Gaziantep, Türkiye’nin birçok yerinde unutulmaya yüz tutan zanaatları bugün hâlâ yaşatan bir şehir. Özellikle kentin tarihi bölümünde, ardışık atölyelerde ustalar gün boyu üretimi sürdürmektedir. Kentin karakterini yansıtan en özel hediyelikler arasında öne çıkan beş başlık şunlar:
Yemeni
Gaziantep’in deriden yapılan, geleneksel “köşker” işi pabuçları olan yemeniler, ustaların elinde tamamen el işçiliği ve dikişle hayat buluyor. Bir yemeni; manda, sığır, oğlak, keçi ve koyun olmak üzere toplam 5 farklı hayvan derisinden üretilmektedir. Her biri yoğun emek gerektiren yemeniler, şehirden hatıra olarak alınabilecek en karakteristik ürünlerin başında gelmektedir.
Kutnu Kumaşı
Bir zamanlar padişah kaftanlarına zarafet katan kutnu, bugün daha çok turistik amaçlı çanta, perde ve dekoratif yastık kılıfı gibi ürünlerde karşımıza çıkmaktadır. Kökleri Anadolu Selçukluları’na uzanan kutnu, 16. yüzyıldan bu yana yalnızca bu coğrafyada dokunuyor ve buradan dünyaya gönderilmektedir.

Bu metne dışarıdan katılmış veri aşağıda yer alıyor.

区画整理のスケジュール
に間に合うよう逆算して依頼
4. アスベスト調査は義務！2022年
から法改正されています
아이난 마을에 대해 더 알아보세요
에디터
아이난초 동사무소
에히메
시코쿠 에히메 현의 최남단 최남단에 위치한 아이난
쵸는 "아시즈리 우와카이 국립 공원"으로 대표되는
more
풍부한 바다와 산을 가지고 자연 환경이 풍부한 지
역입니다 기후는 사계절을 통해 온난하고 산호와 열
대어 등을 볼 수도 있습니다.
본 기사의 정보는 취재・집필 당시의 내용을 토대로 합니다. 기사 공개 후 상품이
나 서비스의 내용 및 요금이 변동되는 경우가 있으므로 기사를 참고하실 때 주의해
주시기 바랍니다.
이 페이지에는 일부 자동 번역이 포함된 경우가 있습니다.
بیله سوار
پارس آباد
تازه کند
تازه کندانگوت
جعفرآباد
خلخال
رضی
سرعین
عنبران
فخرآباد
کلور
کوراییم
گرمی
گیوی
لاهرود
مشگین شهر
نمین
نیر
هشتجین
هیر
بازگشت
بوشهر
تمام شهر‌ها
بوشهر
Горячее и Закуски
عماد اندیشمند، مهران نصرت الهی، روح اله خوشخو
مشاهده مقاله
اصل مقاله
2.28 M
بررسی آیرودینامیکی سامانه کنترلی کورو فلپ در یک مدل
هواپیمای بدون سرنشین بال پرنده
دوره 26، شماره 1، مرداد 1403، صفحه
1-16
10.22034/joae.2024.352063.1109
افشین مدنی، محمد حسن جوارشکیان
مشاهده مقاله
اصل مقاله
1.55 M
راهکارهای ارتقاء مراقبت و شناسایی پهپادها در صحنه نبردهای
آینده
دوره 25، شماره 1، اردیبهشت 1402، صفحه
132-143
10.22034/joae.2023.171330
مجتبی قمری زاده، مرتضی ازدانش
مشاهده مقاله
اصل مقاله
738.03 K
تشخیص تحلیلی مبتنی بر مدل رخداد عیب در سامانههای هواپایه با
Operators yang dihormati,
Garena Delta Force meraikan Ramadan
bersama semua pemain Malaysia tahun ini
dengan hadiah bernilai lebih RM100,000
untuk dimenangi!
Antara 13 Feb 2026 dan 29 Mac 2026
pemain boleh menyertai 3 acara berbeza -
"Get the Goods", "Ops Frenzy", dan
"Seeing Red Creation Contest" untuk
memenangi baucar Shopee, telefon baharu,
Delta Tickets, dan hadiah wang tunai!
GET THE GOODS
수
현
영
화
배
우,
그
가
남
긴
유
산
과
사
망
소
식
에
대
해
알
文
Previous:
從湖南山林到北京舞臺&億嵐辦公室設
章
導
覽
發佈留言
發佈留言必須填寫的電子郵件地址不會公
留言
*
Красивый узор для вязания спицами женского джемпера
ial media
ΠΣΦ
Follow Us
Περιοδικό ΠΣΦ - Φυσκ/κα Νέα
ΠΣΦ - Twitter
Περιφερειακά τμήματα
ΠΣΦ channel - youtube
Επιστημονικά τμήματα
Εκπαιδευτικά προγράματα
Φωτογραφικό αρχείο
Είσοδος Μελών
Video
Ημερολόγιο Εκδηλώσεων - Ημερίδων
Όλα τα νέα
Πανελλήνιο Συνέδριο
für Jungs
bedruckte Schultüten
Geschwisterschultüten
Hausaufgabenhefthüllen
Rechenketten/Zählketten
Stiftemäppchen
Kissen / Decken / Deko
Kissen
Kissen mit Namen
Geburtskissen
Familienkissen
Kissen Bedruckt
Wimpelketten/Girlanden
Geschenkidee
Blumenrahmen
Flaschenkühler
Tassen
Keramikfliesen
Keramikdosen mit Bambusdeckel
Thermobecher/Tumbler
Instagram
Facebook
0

Hammaddesinde suni ipek ve pamuk ipliği bulunmaktadır.Bakır ve Sedef İşleri
Gaziantep’te bir numaralı zanaat bakır işçiliği. Kadın-erkek pek çok usta hem atölyelerin hem de satış dükkânlarının bir arada bulunduğu Bakırcılar Çarşısı’nda üretim yapıyor. Gece geç saatlere kadar içeriden “tak tuk” kakma sesleri yükseliyor; kimi dükkânlarda baba-oğul ustalar birlikte işi toparlıyor.
Kentin ikinci güçlü zanaatı ise sedef işçiliği. Sedef; midye, istiridye gibi deniz canlılarının kabuklarındaki pırıltılı maddeden elde ediliyor. Denizi olmayan Gaziantep’te böyle bir zanaatın gelişmiş olması dikkat çekici; bu durum, kentin İpek Yolu üzerindeki konumunun etkisiyle açıklanıyor.
Kahke
Gaziantep’in en ünlü atıştırmalıklarından kahke, tarifinin sır gibi saklanmasıyla biliniyor. Lezzetinin sırrı ise nohut mayası. Bu yönüyle kahke, yalnızca Gaziantep’e özgü bir tat olmayı sürdürülmekte. Dayanıklılığıyla da öne çıkan kahke; dışarıda yaklaşık 3 ay, buzdolabında ise 6 aya kadar tazeliğini korumaktadır.
Antep Fıstığı
Gaziantep mutfağının dünyaca ün kazanmasında Antep fıstığının payı büyük. Fıstık, baklavanın türlü çeşitlerinden fıstıklı kebaba uzanan geniş yelpazede tuzlu-tatlı pek çok lezzetin standardını yükseltiyor. “Antep fıstığı” adının kökeninde, Türkiye’de ilk fıstık üretiminin Gaziantep’te başlaması ve bugün de ülkede üretiminin büyük bölümünün burada yapılması yatmaktadır.
Fıstığın türleri arasında farklılıklar var: Örneğin İran fıstığı, alışılmış taneleme göre daha iri ve daha az yağlı; Gaziantep’te üretilenler ise genellikle yağlı ve orta büyüklükte. Hasat takvimi de alışverişi etkiliyor: Ekim sonu–Kasım başında “yeni hasat” ürün bulunabiliyor; Ağustos–Eylül aylarında ise taze Antep fıstığına rastlamak mümkün. Ziyaretçilerin alışveriş listesinde çoğu zaman bir-iki kilo Antep fıstığı ilk sıralarda yer almaktadır.